Таня будто только сейчас услышала Фильку. И его простодушная ложь вернула ей покой.
«Вот кто будет мне настоящим другом, — решила она. — Ни на кого я не променяю его. Разве не делится он со мной всем, что у него есть, даже самым малым?»
— Филька, — сказала она, — я не о тебе говорила. Я говорила о другом мальчике, которого зовут Коля. Ты прости меня.

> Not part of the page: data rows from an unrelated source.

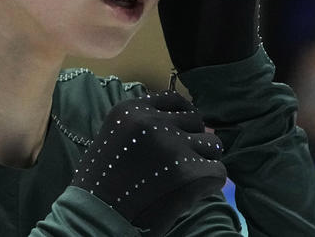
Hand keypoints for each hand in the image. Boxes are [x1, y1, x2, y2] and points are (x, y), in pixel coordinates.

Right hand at [72, 92, 225, 235]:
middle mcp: (152, 120)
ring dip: (203, 159)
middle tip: (181, 160)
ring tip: (186, 176)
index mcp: (130, 109)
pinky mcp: (187, 171)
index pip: (174, 100)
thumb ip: (141, 124)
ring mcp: (172, 144)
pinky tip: (192, 192)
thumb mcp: (113, 136)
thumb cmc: (101, 181)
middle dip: (192, 138)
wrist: (96, 215)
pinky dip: (210, 183)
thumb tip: (180, 121)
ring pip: (211, 144)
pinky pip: (218, 171)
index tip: (178, 134)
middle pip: (195, 120)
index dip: (180, 118)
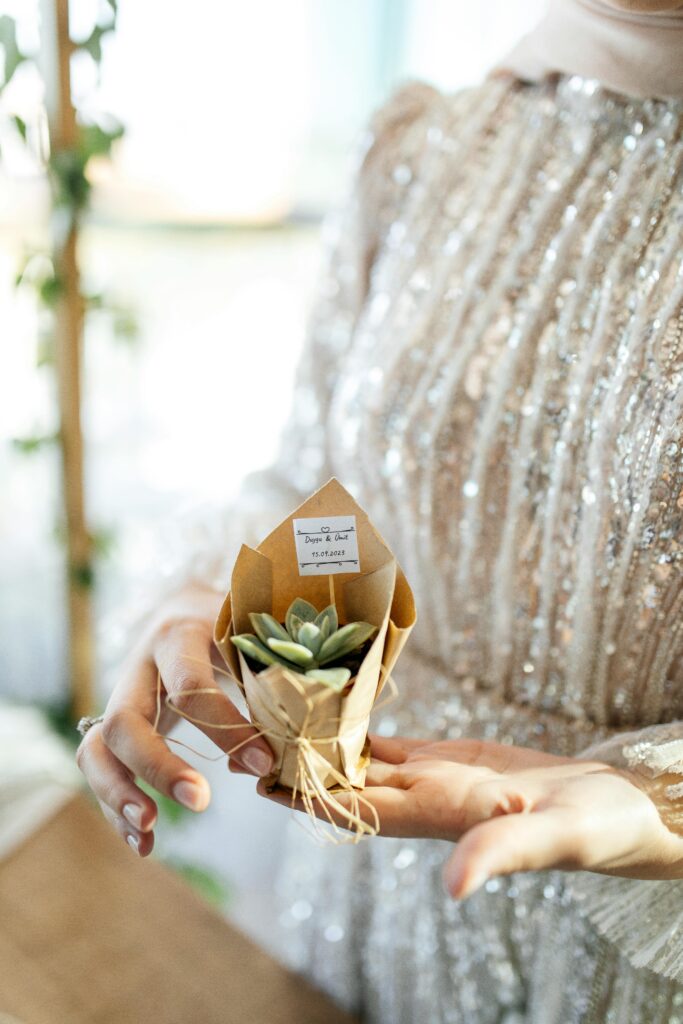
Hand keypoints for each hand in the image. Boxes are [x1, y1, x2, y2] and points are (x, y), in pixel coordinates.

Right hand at [76, 584, 273, 856]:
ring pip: (96, 748)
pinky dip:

А Филька простил уже давно, едва только с губ ее слетело первое слово, сказанное более ласково, чем другие.
— Если это о другом, — сказал он, — то ты можешь его не любить. Мне это все равно. Однако почему ты его не любишь?
Таня не ответила сразу, но, помолчав немного, спросила:
— Как, по-твоему, Филька, должен человек быть гордым или нет?
— Должен, — ответил Филька твердо. — Но если это гордишься не ты, а Коля, то совсем другое дело. Тогда вспомни обо мне, если потребуется тебе крепкая рука, или аркан, которым ловят оленей, или палка, которой я научился владеть хорошо, охотясь в тайге за дикушами.
— Но ведь ты его совсем не знаешь, за что же ты будешь его бить?
— Но я знаю тебя, — возразил Филька.
И эта мысль платить за обиду не слезами, а ударом показалась ей в этот момент не глупой, а вполне ясной, лишенной всякой смутности, какую она ощущала в себе. Она и сама умела отлично сбивать с деревьев дикуш, метко кидая в этих смирных птиц тяжелые камни и сучья.
Но через минуту она подумала: «Я, кажется, делаюсь злой».
А Филька вдруг шагнул от окна налево, в смущении глядя поверх Таниного плеча, и, прижав свой атлас локтем, неожиданно кинулся со двора.
Близко за плечами Тани стояла мать. Она вошла неслышно. В дождевом плаще, в белом докторском халате, она показалась Тане совсем другой, чем была месяц назад. Так предмет, поднесенный близко к глазам, теряет вдруг свою знакомую форму. И Таня, еще не опомнившись, секунду-две неподвижно смотрела на мать. Она увидела две еле заметные морщинки, расходившиеся от уголков ее носа, и худые ноги в туфлях, слишком просторных для нее — мать никогда не умела заботиться о себе, — и худые, слабые руки, столь искусно врачевавшие больных. Только взгляд ее остался неизменным. Таким всегда носила его в памяти Таня. Мать смотрела на нее своими серыми глазами. И в них, как щепотка соли, брошенная в море, растворились мгновенно все обиды Тани. Она поцеловала мать осторожно, избегая притронуться к глазам, словно боялась своим движением погасить их взгляд.